In fact, for an organization known for a sophisticated public communications strategy—Mars rovers don’t write their own tweets, is what I’m saying—everyone was pretty quiet about this discovery.
Almost too quiet.
It’s true that the new life wasn’t, say, a xenomorphic alien with acid for blood. It was a novel species of bacteria, unknown on Earth but whose genes identified it as coming from a familiar terrestrial genus called Methylobacterium. Typically its members like to hang out amid the roots of plants, not on the walls of space stations. Still, you’d think a probably-not-but-maybe-evolved-in-space microbe would merit a little more freaking out. Yet here we are. Nobody was exactly surprised—and the reasons why could define the future of human space exploration.

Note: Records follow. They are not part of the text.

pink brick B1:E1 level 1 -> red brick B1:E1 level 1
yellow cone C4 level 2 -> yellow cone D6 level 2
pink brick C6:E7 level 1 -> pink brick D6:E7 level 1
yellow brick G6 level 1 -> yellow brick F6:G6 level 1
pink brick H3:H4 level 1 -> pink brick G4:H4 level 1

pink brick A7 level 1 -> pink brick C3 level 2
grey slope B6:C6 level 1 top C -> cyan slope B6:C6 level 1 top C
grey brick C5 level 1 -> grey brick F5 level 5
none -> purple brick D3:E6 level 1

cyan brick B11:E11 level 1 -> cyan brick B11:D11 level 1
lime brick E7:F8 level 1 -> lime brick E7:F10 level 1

As part of an ongoing research project into the microbial life of the ISS, astronauts onboard in 2015 and 2016 swabbed down various parts of the station and sent home the wipes they used. Over the next couple of years down here on Earth, a team of researchers headquartered at the Jet Propulsion Laboratory’s Biotechnology and Planetary Protection Group isolated the microbes and sequenced their genes. One species, found on a HEPA filter in the station’s life-support system, was a garden-variety (literally!) Methylobacterium rhodesianum. But three samples—from a surface near the materials research rack, a wall near the “cupola” of windows, and the astronauts’ dining table—were something new. The researchers running the project named it M. ajmalii.
It wasn’t even the first time these researchers found a new bacterium in space. They’d already found a whole other unknown bacterium in that set of ISS samples—they published a paper on that in 2017. There’s a chance that these bugs are in some sense aliens, that they evolved on the station. But it’s a thin one. Odds are they hitched a ride on cargo, or on astronauts, and the microbe hunters only noticed them because they went looking. “There are chances of evolution in space, no doubt, but the space station is so young. It’s only 20 years old. Bacteria might not have evolved in that span of time,” says Kasthuri Venkateswaran, the JPL microbiologist running the project.

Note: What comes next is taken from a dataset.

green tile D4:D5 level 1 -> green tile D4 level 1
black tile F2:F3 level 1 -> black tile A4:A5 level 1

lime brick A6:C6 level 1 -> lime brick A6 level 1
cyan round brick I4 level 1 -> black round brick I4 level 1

What’s more interesting, maybe, is figuring out which bacteria are zeroes on Earth but heroes in the rarified, closed-loop environment of a spaceship. That’s why studying the International Space Station’s microbiome—the bacteria, fungi, and viruses that thrive on board—might be critical to the safety of missions to Mars, or permanent bases on other worlds. As on Earth, human health in space will depend in part on a healthy microbiome and a good relationship with the microbiome of the vessel or shelter. “We’re able to say that novel species carried by the crew might have some characteristics to withstand the conditions there,” Venkateswaran says. “The rest might have died. These are the things that survive.”
Space is really quite unpleasant. Outside a vessel or vacuum suit, it’d be a race to see if you died first from suffocation or freeze-drying. (The high levels of hard radiation are more of a long-term deal breaker.)

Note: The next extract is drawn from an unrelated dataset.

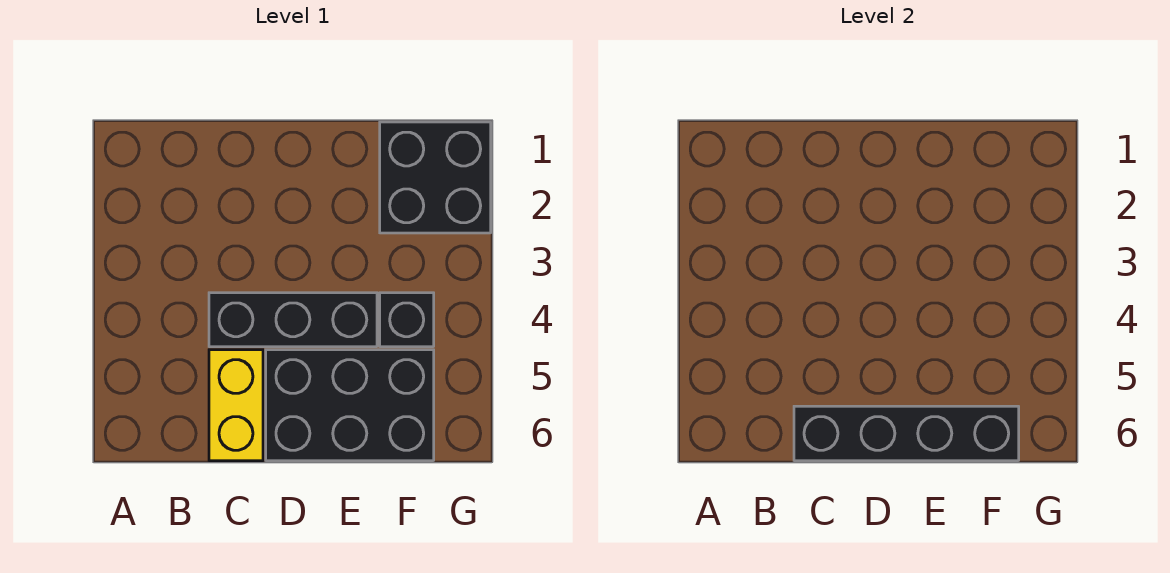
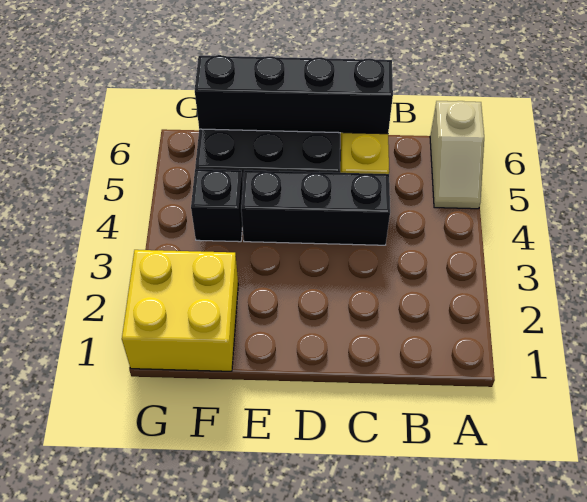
none -> tan slope A5:A6 level 1 top 6
black brick F1:G2 level 1 -> yellow brick F1:G2 level 1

So the insides of those vessels and suits have to be closed systems. The only things that come and go are cargo and astronauts. But wherever people go, they bring their ride-along microbes with them—in their guts, on their skin, in their noses and mouths. That’s true in your house, and it’s true on the ISS. But the ISS is not like your house, and not just because it recycles air and water and you can’t open the windows. The air on the ISS is drier, with higher levels of carbon dioxide. Radiation levels are higher. There’s no gravity to speak of. (“We’re used to certain kinds of microbes staying on the floor, but they don’t stay on the floor if there is no floor,” says John Rummel, a former NASA Planetary Protection Officer, responsible for keeping aliens off of Earth and Earth life off of other places.) It smells not-so-fresh inside the ISS, and because it’s full of nooks and crannies that water droplets can float into and then adhere to, thanks to surface tension, it has lots of places where microbes can hang out.